→ YOUR ASSIGNMENT
Every line of the entries with the word "pixels" in it should be shown.

Page segmentation data
################
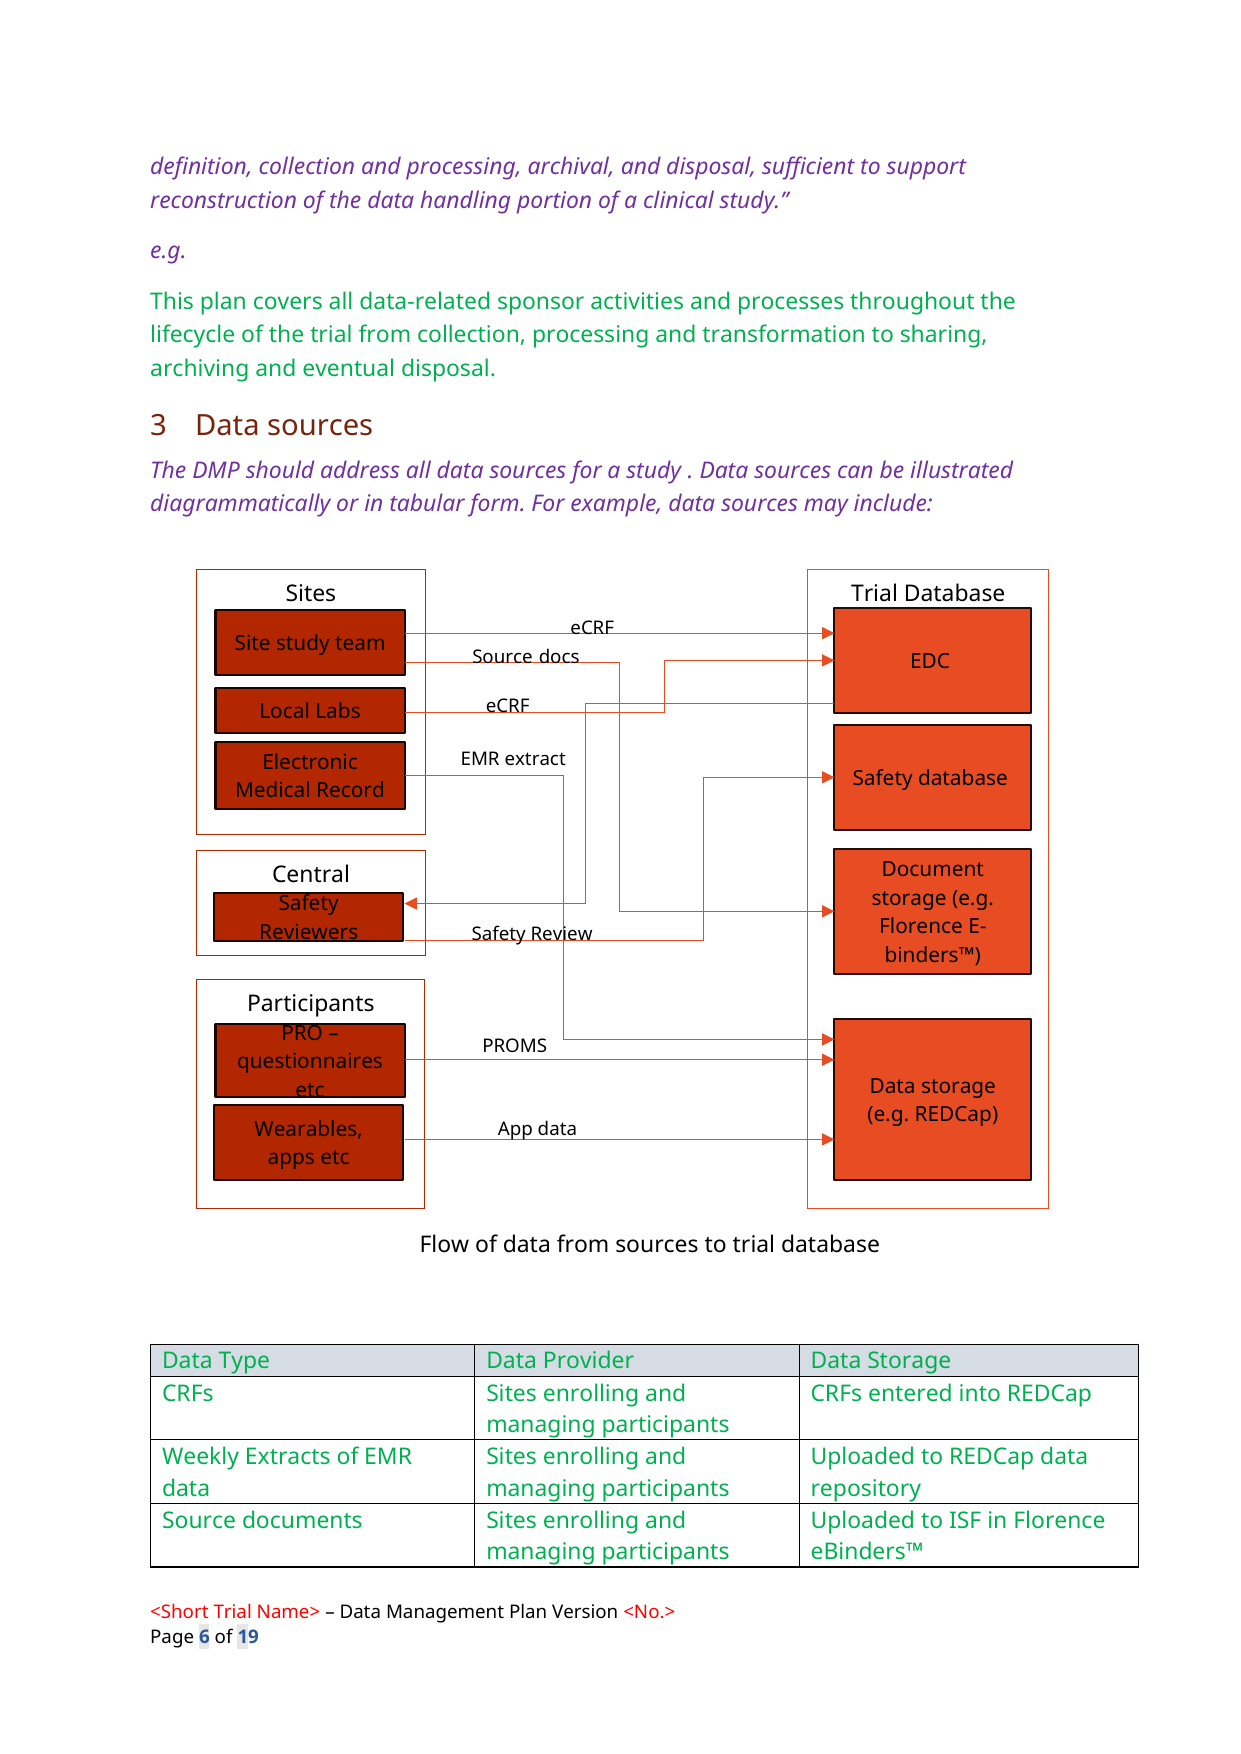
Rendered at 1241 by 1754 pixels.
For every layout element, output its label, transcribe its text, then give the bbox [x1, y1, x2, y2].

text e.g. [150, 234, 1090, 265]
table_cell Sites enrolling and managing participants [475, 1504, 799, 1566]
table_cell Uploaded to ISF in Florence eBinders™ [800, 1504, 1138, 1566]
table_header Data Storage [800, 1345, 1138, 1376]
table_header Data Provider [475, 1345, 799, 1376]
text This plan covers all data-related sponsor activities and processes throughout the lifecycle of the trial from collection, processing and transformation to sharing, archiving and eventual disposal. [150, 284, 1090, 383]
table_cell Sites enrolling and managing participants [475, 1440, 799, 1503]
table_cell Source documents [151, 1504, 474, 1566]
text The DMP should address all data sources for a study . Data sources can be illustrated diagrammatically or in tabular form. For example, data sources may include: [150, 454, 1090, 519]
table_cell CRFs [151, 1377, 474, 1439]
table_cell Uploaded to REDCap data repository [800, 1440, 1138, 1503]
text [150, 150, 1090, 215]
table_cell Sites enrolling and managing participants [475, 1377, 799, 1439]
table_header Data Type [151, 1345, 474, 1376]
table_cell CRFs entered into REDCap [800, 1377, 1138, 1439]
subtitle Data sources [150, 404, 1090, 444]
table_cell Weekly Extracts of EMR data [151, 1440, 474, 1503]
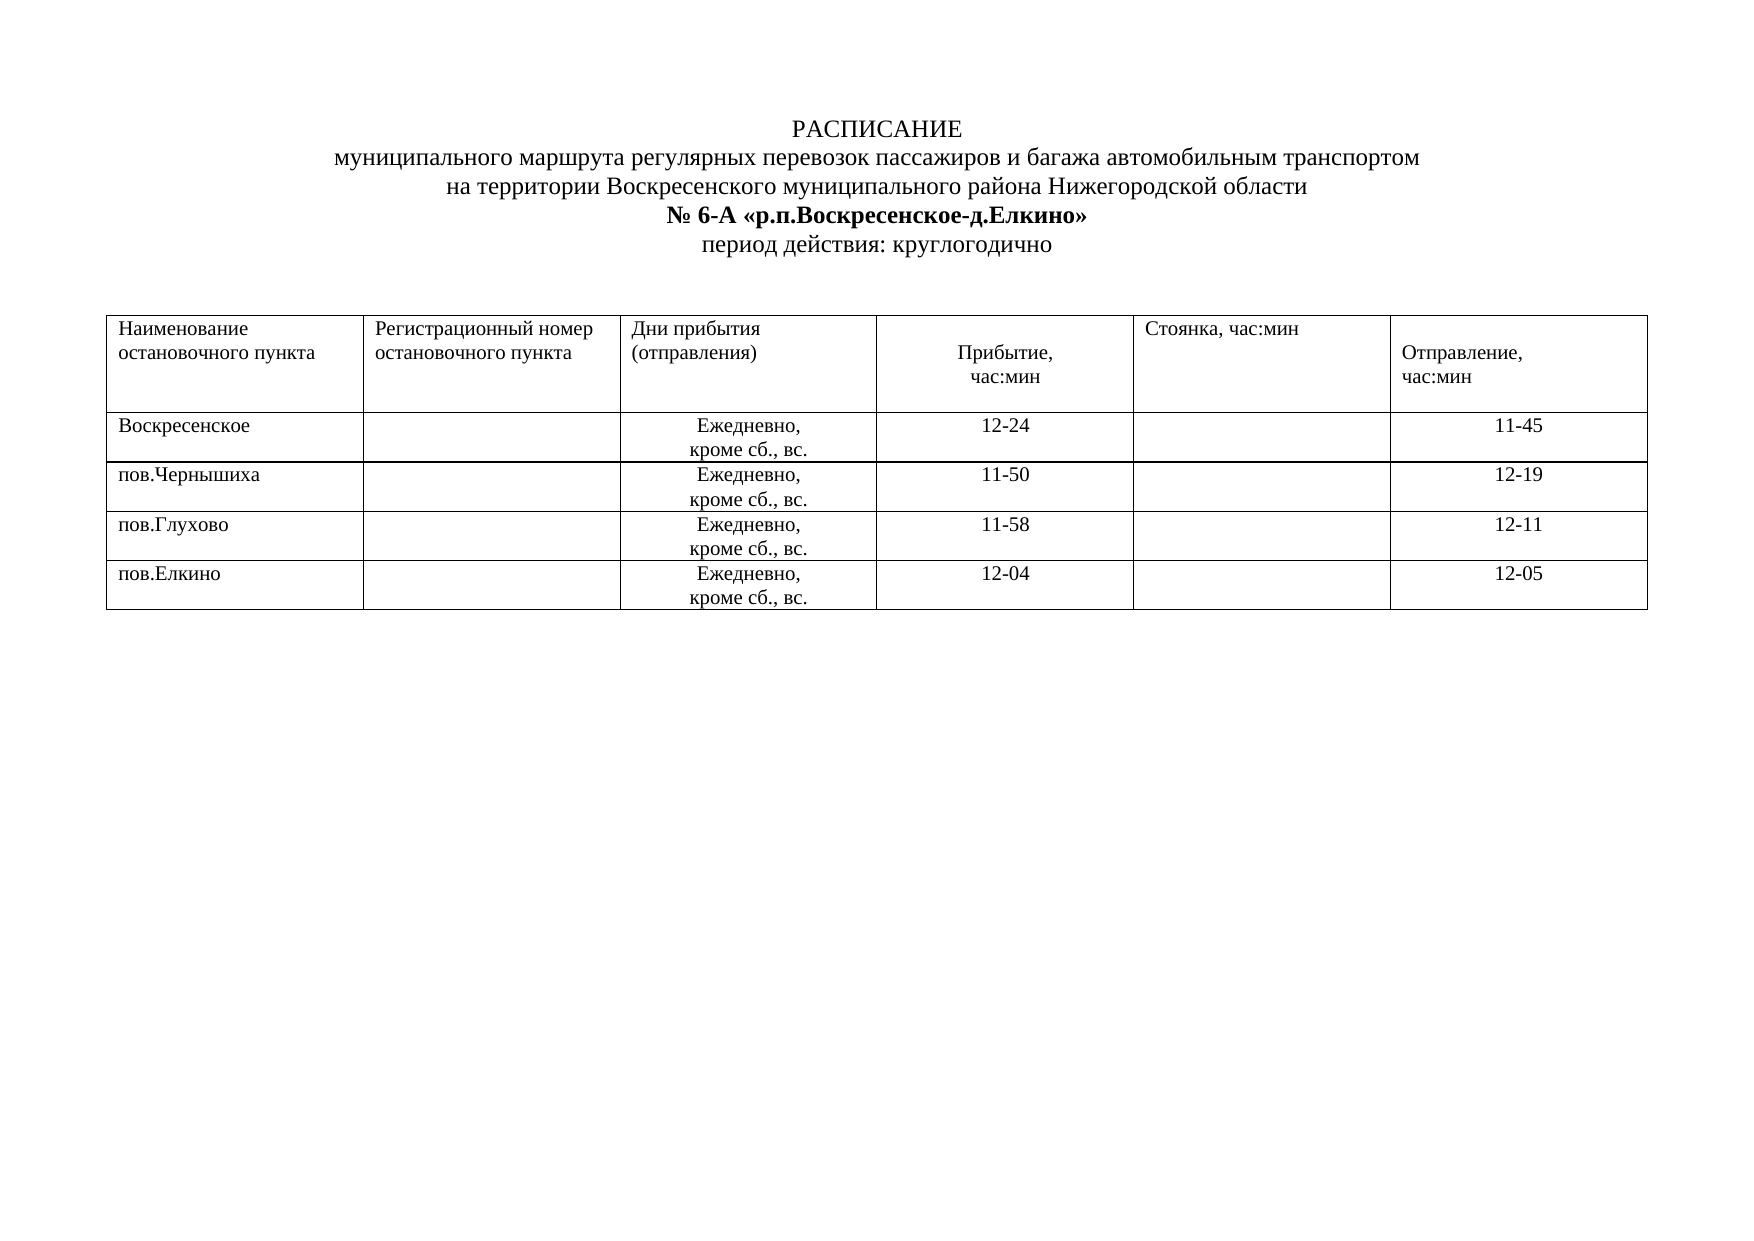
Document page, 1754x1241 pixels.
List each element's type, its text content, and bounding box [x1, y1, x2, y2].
################
→ PROBLEM SOLUTION
Rendered at 1241 by 1754 pixels.
Document page, 1754x1241 pixels.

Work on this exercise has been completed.